GIVEN PROBLEM A
According to the football article, what injury ended Jay Cutler's season after Chicago's 7-3 start?
GIVEN PROBLEM B
Copy out, word for word, the stretch of records from the start of the records through the line that contains "blue triangle at".

-- Start TEXT EXTRACT --

Smith’s Bears teams from the beginning of last decade are near the top of that list. After losing the NFC title game to eventual champion Green Bay in the 2010 season, the Bears looked poised for another playoff run the following season before Jay Cutler went down with a season-ending thumb injury after a 7-3 start. Chicago lost five of six and missed the postseason as the seventh seed with an 8-8 mark.
The Bears were even better the next season, going 10-6, but once again missed out on the final wild-card spot thanks to a division record tiebreaker with Minnesota. Smith was fired after that season.
He’s not alone when it comes to coaches losing their job after missing the playoffs as the seventh seed, with Detroit’s Jim Caldwell (2017), Tampa Bay’s Jon Gruden (2008) and Minnesota’s Mike Tice (2005) all getting fired after seventh-place finishes.
Caldwell’s firing came after a 9-7 mark that was his third winning record in four seasons but was one game behind Atlanta for the final wild-card spot. The Lions probably have more regrets than Caldwell over that missed chance, having gone 14-33-1 since then. They are looking for a new coach again after firing Caldwell’s replacement, Matt Patricia, during this season.
Had Gruden’s Bucs made it that season, it might have been enough to save his job in Tampa Bay and delay his entrance into the broadcast booth. That was one of two seasons the Bucs finished seventh during a 12-year playoff drought that finally ended this season with Tom Brady at quarterback.

-- End TEXT EXTRACT --
-- Start RECORD EXTRACTS --

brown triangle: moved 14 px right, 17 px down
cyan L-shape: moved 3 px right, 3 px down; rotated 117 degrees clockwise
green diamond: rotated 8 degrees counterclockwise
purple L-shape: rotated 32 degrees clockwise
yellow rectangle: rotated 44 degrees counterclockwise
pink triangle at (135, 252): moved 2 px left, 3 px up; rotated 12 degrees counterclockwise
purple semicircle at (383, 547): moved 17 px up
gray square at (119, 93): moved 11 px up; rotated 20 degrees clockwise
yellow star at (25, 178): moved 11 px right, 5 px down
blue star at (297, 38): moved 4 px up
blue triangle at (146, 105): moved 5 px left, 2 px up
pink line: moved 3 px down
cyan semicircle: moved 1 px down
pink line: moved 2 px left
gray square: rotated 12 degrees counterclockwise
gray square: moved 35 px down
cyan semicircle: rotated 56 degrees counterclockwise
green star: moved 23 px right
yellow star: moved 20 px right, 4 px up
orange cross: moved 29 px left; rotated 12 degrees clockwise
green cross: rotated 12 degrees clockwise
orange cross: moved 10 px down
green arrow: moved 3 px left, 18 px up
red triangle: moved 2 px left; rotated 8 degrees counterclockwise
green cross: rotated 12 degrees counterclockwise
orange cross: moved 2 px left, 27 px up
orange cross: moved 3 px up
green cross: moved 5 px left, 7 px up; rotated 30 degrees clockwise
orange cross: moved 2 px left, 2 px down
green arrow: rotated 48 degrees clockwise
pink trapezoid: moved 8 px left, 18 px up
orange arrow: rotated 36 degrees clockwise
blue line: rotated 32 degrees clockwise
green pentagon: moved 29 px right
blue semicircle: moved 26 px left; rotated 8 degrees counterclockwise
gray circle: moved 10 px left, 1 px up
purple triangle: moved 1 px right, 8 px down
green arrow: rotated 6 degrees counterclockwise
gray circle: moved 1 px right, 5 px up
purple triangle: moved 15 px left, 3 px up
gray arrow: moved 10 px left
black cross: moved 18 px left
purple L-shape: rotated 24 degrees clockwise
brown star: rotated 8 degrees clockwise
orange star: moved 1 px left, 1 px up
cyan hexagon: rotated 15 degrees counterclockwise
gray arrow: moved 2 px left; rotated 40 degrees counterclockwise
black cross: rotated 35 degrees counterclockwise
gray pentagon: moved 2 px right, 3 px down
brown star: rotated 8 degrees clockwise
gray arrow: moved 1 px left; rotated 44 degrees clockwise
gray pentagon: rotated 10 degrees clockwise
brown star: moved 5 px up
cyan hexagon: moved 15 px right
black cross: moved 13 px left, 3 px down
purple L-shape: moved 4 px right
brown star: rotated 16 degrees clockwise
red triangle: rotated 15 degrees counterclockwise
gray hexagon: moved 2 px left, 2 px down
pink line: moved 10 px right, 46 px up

-- End RECORD EXTRACTS --

EXPECTED ANSWER A
A season-ending thumb injury.

EXPECTED ANSWER B
brown triangle: moved 14 px right, 17 px down
cyan L-shape: moved 3 px right, 3 px down; rotated 117 degrees clockwise
green diamond: rotated 8 degrees counterclockwise
purple L-shape: rotated 32 degrees clockwise
yellow rectangle: rotated 44 degrees counterclockwise
pink triangle at (135, 252): moved 2 px left, 3 px up; rotated 12 degrees counterclockwise
purple semicircle at (383, 547): moved 17 px up
gray square at (119, 93): moved 11 px up; rotated 20 degrees clockwise
yellow star at (25, 178): moved 11 px right, 5 px down
blue star at (297, 38): moved 4 px up
blue triangle at (146, 105): moved 5 px left, 2 px up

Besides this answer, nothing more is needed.